In that article, it is stated:
Persons covered are prohibited from discriminating between different sections, communities or cities or portions thereof, or different locations therein, by selling or furnishing commodities, products, or services at a lower rate in one such section, community or city or portion thereof, or in one geographic location therein, than another. Under such acts, meaning of the geographic divisions is quite clear, and the word `location' is used as synonymous with `outlet' in business parlance, the intention being to prevent baseless price differentials in different outlets, in the same area, belonging to the same purveyor of commodities, products, or services.
26 Dicta at 64
Cablevision's interpretation of the Act, and of the above explanation of the Act, is too narrow.

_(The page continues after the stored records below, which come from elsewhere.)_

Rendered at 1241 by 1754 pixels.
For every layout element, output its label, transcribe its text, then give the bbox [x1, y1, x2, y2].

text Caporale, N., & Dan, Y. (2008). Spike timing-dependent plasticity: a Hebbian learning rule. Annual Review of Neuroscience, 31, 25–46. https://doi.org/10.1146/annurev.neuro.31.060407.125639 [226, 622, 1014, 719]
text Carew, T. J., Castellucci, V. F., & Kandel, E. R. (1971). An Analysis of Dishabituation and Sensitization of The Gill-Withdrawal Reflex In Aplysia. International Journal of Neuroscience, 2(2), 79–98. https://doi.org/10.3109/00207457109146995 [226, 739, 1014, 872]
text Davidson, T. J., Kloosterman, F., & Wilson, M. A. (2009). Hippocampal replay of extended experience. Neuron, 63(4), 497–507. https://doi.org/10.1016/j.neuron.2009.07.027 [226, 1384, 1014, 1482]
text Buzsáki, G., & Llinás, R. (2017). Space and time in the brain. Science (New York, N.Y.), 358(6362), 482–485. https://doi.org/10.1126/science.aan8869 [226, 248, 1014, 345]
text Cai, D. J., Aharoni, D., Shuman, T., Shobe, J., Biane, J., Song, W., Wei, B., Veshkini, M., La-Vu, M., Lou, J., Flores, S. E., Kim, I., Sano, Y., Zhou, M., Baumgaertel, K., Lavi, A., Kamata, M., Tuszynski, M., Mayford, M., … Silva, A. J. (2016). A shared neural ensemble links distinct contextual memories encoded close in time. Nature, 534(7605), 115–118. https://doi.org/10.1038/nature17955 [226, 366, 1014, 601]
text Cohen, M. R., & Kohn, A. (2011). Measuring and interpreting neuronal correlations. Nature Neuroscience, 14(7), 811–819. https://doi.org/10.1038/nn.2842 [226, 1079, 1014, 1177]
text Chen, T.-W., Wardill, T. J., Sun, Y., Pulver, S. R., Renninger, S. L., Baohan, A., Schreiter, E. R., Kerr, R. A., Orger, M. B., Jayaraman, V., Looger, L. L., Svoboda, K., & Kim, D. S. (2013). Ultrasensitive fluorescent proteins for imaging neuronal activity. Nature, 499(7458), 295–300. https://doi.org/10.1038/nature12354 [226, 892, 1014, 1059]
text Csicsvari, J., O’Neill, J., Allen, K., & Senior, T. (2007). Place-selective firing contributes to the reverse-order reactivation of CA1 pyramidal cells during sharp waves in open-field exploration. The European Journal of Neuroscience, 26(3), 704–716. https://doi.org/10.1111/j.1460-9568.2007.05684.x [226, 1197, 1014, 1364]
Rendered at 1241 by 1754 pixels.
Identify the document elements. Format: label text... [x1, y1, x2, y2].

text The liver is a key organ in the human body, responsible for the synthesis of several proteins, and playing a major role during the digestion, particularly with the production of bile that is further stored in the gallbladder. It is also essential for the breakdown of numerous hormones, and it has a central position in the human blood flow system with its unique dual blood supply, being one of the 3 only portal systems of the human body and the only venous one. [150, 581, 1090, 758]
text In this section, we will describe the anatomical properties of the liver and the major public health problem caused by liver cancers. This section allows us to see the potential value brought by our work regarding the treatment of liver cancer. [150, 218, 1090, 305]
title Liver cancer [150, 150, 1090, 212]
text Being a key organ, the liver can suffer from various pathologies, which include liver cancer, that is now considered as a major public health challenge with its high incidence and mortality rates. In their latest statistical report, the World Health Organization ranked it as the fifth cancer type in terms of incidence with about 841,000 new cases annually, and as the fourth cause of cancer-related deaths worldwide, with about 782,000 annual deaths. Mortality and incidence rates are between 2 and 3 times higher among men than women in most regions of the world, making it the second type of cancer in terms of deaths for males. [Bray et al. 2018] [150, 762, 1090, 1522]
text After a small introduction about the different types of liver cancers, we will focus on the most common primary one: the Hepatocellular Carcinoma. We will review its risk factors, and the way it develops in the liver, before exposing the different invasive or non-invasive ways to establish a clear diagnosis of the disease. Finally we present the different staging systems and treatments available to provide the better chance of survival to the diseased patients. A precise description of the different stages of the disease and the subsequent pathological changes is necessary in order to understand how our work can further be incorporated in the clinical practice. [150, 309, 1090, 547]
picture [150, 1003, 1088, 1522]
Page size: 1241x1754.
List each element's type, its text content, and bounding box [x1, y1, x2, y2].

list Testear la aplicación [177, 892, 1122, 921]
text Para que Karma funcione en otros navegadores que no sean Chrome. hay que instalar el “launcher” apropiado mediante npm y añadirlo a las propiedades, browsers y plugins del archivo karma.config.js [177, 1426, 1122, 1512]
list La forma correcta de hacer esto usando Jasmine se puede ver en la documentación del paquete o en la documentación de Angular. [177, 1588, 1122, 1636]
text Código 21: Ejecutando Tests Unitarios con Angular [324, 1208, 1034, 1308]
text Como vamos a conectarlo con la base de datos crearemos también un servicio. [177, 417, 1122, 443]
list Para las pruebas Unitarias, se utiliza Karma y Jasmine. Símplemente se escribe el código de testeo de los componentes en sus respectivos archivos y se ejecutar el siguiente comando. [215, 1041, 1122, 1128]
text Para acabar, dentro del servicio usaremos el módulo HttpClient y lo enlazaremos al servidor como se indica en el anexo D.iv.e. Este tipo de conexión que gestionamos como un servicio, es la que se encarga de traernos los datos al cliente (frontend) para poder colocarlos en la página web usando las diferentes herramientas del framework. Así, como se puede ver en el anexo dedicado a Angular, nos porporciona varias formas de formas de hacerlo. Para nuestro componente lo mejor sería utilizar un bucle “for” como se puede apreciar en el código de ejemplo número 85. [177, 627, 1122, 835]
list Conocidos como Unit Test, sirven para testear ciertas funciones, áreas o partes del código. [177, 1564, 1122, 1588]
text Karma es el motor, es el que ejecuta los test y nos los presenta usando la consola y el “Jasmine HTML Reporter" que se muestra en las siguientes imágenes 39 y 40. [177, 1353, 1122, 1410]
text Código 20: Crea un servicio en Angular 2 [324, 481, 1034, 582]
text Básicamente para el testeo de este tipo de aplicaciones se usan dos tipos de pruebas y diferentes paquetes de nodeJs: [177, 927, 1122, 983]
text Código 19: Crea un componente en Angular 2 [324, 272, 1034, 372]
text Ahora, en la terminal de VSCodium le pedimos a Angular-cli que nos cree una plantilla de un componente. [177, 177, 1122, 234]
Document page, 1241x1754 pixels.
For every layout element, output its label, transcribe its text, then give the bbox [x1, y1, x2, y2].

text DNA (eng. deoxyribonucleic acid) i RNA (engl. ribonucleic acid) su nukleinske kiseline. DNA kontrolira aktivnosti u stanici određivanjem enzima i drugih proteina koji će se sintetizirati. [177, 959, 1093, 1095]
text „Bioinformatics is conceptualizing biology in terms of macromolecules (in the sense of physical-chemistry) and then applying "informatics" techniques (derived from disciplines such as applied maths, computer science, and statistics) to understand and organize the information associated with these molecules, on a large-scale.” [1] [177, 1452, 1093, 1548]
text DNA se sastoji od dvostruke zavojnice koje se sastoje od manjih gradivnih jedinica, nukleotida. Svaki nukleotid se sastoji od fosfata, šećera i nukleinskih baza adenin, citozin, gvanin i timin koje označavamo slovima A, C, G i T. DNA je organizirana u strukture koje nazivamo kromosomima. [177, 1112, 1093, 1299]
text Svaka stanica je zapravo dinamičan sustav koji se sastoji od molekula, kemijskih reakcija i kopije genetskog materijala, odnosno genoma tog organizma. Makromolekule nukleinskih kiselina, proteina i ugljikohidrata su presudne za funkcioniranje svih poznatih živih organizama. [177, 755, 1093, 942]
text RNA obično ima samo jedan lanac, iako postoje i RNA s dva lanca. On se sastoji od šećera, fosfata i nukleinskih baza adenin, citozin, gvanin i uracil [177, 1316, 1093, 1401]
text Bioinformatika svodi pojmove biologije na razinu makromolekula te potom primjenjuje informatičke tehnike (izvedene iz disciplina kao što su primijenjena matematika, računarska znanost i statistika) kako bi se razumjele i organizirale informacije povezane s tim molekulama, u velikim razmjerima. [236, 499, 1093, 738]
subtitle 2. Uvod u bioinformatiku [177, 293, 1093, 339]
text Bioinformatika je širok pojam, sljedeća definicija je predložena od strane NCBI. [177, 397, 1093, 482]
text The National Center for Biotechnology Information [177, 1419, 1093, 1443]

The Act is unambiguous; it is intended to apply whenever a business charges different prices to purchasers based on geographic differences with an intent to drive out competition in one geographic area. There is no stated requirement in the Act that a business have two or more mailing addresses before the Act will apply. A business needs only to discriminate in price based on geographic territories. Any other interpretation would strain the plain meaning and intent of the statute.
In Harris v. Columbia Records Distributing Corp., supra, the court held that the original purpose of the California Unfair Trade Practices Act, similar in from to the Colorado Act,
was to prevent a monopolistic practice by which a large retail chain would lower its price at a store in one area, constituting a severable market, until the competition form smaller, local businesses in that community had been eliminated, concurrently offsetting the losses it thus suffered by charging higher prices in its other areas of operation. After the demise of competitors, the chain outlet would then realize monopoly profits, and the procedure of attrition would be repeated elsewhere. 50 Cal.Rptr. at 542, 413 P.2d at 142.
Here, Cablevision has admitted charging two different sets of rates in two geographically based areas in Colorado Springs. Plaintiffs allege that Cablevision, in effect, "cut up" the Colorado Springs area into two distinct business territories. In one area it was competing with another cable company and sought to undercut its *9 competition. In another area, where plaintiffs received cable service from Cablevision, it had no competition. Plaintiffs contend that because they lived in a geographic area where Cablevision had no competition, Cablevision charged monopolistic prices to negate any loss it might sustain while attempting to drive out its competition in the other area. If proven, this is exactly the kind of price discrimination the Act seeks to prohibit, and Cablevision is not insulated.
Accordingly, the judgment is reversed, and the cause is remanded to the trial court for further proceedings.
STERNBERG, C.J., and MARQUEZ, J., concur.